Exhibit offers peek into past
Local residents will get the chance to see the world as Native Americans and settlers saw it more than 100 years ago.
Riverland Community College will be one of the sites for a new statewide traveling exhibition that explores Minnesota’s native nations and the history of treaty making with the United States.
“Why Treaties Matter: Self-Government in the Dakota and Ojibwe Nations” opens Oct. 24 at the Riverland Library in the Austin East Building.
“It’s an area I don’t think we’ve had a lot of opportunities to study and be knowledgable about,” said Danielle Heiny, director of retention and student success, who also serves as one of Riverland’s diversity officers for students. Heiny and Ricki Walters, Riverland’s Regional Diversity Trainer, helped bring the exhibit to Riverland.

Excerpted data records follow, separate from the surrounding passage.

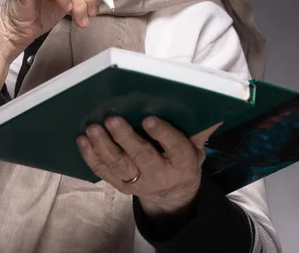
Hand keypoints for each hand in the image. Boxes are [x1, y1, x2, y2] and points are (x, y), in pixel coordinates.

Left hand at [77, 116, 221, 217]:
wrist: (173, 191)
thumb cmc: (182, 156)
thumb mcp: (196, 145)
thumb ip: (199, 128)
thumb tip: (215, 107)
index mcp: (183, 162)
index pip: (175, 148)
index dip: (163, 134)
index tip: (149, 118)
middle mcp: (160, 175)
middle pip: (141, 157)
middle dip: (125, 138)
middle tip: (112, 118)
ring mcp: (138, 182)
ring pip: (118, 165)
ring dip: (103, 146)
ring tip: (92, 127)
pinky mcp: (120, 185)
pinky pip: (103, 171)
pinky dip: (90, 156)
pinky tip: (83, 139)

“We’re excited about it and we’re hoping that people will be able to … come in, and have an opportunity to take advantage of some of the programming,” Heiny said.
The exhibition will include 20 freestanding banners with historical text and contemporary photographs and maps, and a 10-minute video titled, “A Day in the Life of the Minnesota Tribal Nations.”
There will be additional events throughout Austin during the exhibit’s time in town. Dr. Anton Freuer, professor of Ojibwe from Bemidji State University, will give a presentation called “Everything You Wanted to Know About Indians but were Afraid to Ask,” at the Frank W. Bridges Theatre at 6:30 p.m. Nov. 2. The Herald J. Williams, Sr. Indian Building at the Mower County Historical Society will be open as well during the exhibit’s run.
“Why Treaties Matter,” reveals how Dakota and Ojibwe treaties with the U.S. government affected the lands and life ways of the Indigenous peoples of the place we now call Minnesota, and explains why these binding agreements between nations still matter today. It is meant to share cultural information with Minnesotans so they may better understand the circumstances surrounding Minnesota land, its use, and even the treatment of the land’s Indigenous peoples today.
“Treaties are agreements between self-governing, or sovereign, nations,” says Kevin Leecy, chair of the Bois Forte Band of Ojibwe and chair of the Minnesota Indian Affairs Council. “Native Nations existed long before the formation of the United States. European powers recognized the sovereign status of Native Nations when they made treaties with us, as did the United States. Article I, Section 8 of the U.S. Constitution recognizes Indian Tribes as distinct sovereign entities on par with foreign nations.”
Minnesota’s Native tribes approved a partnership with the Minnesota Indian Affairs Council, the Minnesota Humanities Center, and the Smithsonian’s National Museum of the American Indian in Washington, D.C. in August 2010, which made the exhibit possible.
“The history of Indian treaties is the history of all Minnesotans and all Americans,” says Kevin Gover (Pawnee), director of the Smithsonian’s National Museum of the American Indian. “Even now, states, Native nations, and the federal government continue to engage on a government-to-government basis every day, making in effect new treaties, building upon those made many years ago. We cannot have a complete understanding of what it means to be Americans without knowing about these relationships, whether we are Native Americans or not.”
The exhibit will run through Nov. 23. Library hours are Monday through Thursday from 9 a.m. to 6:30 p.m. and Fridays 9 a.m. to 4:30 p.m. The exhibition will be open Saturdays from 10 a.m. to 2 p.m. The library and exhibition will be closed on Nov. 11 for Veteran’s Day. Minnesota Humanities Center and its partner, the Minnesota Indian Affairs Council, sponsor the exhibition.